#### [Your instructions]
Present the data, from its first line through the line containing "important to emphasize", as a numbered list with blank lines omitted.

━━━

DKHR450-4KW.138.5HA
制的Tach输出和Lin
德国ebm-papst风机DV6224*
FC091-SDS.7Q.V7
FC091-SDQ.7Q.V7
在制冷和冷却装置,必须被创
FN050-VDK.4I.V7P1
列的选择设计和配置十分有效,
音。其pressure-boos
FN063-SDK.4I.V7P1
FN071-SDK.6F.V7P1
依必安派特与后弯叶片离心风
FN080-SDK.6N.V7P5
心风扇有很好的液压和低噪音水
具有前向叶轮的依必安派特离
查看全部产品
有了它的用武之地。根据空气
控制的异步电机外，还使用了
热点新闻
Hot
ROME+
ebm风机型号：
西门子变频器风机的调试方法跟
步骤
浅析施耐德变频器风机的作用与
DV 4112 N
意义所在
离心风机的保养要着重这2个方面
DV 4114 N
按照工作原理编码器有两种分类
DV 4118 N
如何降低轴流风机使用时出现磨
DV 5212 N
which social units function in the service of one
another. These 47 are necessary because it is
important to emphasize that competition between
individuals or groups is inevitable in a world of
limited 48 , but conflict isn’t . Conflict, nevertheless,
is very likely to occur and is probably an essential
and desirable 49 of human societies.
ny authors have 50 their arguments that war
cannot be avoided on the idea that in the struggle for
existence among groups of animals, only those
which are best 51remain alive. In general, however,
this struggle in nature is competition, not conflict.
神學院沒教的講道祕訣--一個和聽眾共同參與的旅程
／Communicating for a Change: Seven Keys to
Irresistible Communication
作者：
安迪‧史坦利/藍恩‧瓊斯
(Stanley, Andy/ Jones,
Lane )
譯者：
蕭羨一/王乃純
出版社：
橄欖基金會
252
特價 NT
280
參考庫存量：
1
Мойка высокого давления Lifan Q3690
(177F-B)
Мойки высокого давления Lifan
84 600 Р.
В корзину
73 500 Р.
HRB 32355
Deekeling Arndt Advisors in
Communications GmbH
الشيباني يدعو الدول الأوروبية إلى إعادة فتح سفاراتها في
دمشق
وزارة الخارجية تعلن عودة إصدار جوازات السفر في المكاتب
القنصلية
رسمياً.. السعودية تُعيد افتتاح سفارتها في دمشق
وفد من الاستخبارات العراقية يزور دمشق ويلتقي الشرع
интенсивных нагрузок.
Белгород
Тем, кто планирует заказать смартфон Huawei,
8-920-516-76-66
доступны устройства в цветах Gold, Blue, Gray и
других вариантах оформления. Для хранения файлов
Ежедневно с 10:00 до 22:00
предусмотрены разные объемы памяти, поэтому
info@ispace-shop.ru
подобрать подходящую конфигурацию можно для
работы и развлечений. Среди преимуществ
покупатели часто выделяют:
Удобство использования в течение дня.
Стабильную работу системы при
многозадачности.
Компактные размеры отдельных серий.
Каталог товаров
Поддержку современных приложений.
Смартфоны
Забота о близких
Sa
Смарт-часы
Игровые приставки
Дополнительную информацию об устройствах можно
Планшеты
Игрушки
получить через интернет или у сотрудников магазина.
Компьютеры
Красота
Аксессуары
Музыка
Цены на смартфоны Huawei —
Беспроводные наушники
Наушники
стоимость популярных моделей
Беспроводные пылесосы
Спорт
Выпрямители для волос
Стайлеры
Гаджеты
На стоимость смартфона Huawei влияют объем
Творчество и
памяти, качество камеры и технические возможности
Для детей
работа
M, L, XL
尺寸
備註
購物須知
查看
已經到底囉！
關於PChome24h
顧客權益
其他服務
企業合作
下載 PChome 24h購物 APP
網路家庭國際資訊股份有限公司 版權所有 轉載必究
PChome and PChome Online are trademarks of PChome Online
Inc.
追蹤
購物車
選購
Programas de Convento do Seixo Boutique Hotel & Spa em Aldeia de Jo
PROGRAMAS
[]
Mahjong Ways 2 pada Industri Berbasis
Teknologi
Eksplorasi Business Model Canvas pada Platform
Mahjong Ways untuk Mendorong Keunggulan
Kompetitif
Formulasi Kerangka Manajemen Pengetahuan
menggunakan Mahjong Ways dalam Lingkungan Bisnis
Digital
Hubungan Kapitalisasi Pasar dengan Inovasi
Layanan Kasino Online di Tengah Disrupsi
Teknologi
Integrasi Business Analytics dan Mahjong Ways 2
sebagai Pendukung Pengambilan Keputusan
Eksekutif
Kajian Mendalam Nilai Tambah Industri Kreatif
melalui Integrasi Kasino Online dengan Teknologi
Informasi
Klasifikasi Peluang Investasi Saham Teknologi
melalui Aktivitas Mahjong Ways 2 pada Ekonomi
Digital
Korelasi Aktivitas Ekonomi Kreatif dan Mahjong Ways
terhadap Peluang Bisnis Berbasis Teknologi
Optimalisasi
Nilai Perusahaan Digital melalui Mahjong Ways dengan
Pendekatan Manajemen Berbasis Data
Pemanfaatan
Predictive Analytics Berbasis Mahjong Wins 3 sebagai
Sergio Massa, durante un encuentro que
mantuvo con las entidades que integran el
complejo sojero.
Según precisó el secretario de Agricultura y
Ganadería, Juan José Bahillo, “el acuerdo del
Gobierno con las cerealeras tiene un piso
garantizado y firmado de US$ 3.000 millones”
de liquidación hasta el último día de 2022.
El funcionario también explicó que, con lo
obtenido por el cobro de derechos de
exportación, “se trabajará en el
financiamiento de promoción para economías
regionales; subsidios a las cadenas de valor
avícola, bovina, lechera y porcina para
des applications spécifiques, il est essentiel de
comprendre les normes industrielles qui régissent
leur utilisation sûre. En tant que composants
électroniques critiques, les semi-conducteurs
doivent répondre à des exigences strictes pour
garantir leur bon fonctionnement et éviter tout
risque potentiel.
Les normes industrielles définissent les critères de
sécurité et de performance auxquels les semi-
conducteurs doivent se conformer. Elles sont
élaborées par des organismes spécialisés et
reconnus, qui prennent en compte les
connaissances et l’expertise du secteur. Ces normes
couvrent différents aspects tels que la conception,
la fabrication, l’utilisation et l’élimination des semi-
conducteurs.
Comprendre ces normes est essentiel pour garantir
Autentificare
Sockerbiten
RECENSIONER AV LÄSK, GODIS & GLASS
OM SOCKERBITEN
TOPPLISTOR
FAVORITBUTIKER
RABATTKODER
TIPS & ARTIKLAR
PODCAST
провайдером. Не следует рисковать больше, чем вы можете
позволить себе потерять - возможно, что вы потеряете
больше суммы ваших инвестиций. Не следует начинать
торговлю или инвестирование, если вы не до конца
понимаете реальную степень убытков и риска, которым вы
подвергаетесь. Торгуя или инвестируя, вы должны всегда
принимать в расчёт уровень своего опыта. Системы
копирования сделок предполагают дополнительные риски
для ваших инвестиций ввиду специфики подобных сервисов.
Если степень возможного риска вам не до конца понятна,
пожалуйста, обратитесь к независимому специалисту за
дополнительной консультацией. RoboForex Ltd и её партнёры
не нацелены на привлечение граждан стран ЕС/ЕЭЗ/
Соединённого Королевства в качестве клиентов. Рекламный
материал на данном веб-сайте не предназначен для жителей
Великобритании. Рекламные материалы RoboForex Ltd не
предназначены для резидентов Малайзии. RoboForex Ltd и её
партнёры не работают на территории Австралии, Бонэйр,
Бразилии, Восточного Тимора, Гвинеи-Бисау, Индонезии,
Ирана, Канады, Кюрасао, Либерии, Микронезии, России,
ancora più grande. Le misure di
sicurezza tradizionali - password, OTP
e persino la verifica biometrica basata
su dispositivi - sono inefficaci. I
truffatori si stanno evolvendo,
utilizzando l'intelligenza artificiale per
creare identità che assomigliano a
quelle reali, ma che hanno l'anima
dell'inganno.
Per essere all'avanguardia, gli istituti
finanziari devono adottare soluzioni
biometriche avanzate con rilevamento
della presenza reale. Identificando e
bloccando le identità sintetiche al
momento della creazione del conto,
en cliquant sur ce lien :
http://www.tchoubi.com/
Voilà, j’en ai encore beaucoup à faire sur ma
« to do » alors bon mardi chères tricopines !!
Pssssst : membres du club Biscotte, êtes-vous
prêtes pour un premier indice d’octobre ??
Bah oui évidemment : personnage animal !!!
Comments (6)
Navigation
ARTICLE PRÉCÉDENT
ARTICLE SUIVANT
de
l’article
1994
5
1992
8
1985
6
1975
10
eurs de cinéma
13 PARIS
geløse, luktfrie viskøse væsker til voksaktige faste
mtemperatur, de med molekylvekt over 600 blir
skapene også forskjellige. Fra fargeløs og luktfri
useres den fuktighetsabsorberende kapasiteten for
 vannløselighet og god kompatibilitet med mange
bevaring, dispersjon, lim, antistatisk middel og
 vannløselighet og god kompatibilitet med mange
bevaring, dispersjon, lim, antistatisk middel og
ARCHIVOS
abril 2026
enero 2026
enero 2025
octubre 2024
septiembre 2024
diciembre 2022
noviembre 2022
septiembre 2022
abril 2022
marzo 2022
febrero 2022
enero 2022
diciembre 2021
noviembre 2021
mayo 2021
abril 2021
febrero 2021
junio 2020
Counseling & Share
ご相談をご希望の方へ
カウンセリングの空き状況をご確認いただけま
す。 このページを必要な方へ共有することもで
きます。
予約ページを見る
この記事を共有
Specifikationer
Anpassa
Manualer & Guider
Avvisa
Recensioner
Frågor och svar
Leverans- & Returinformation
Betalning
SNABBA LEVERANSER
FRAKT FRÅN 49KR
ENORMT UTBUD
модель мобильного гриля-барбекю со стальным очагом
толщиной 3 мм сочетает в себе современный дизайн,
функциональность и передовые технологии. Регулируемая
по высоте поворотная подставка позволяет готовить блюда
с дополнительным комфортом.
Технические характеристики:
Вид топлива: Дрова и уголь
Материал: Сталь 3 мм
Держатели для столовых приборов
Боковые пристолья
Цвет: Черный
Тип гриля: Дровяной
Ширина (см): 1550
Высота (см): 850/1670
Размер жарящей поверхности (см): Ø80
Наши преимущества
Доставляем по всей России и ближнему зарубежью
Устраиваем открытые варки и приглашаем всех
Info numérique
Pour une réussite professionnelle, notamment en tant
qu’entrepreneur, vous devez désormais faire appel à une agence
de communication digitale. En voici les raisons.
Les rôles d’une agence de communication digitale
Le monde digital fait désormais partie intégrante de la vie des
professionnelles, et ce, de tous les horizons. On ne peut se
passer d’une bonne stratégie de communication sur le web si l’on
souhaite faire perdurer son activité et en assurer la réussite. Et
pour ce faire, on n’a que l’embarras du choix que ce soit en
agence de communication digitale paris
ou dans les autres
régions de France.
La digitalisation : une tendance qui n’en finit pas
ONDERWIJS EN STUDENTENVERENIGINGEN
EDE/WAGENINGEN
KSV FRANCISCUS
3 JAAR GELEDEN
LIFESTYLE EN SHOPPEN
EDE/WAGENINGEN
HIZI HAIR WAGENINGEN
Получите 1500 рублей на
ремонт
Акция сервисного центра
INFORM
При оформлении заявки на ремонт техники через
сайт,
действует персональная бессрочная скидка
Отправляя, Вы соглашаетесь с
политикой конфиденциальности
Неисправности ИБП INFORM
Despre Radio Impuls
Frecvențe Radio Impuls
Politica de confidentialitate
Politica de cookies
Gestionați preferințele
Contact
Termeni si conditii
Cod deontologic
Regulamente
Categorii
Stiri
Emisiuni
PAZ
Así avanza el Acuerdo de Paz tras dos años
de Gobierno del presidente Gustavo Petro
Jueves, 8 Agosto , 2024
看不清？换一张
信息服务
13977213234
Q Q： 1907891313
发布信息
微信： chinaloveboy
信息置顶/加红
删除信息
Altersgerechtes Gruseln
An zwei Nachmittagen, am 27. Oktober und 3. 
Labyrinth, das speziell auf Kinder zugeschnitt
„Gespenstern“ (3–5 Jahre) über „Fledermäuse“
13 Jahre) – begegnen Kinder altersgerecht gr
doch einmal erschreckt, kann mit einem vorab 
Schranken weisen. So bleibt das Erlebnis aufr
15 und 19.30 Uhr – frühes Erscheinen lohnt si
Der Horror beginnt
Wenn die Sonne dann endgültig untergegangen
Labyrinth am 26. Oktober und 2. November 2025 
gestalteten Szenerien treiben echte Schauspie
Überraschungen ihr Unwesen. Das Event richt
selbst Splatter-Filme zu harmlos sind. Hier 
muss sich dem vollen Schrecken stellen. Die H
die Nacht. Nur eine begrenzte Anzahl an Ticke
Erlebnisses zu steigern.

━━━

#### [Exercise output]
1. DKHR450-4KW.138.5HA
2. 制的Tach输出和Lin
3. 德国ebm-papst风机DV6224*
4. FC091-SDS.7Q.V7
5. FC091-SDQ.7Q.V7
6. 在制冷和冷却装置,必须被创
7. FN050-VDK.4I.V7P1
8. 列的选择设计和配置十分有效,
9. 音。其pressure-boos
10. FN063-SDK.4I.V7P1
11. FN071-SDK.6F.V7P1
12. 依必安派特与后弯叶片离心风
13. FN080-SDK.6N.V7P5
14. 心风扇有很好的液压和低噪音水
15. 具有前向叶轮的依必安派特离
16. 查看全部产品
17. 有了它的用武之地。根据空气
18. 控制的异步电机外，还使用了
19. 热点新闻
20. Hot
21. ROME+
22. ebm风机型号：
23. 西门子变频器风机的调试方法跟
24. 步骤
25. 浅析施耐德变频器风机的作用与
26. DV 4112 N
27. 意义所在
28. 离心风机的保养要着重这2个方面
29. DV 4114 N
30. 按照工作原理编码器有两种分类
31. DV 4118 N
32. 如何降低轴流风机使用时出现磨
33. DV 5212 N
34. which social units function in the service of one
35. another. These 47 are necessary because it is
36. important to emphasize that competition between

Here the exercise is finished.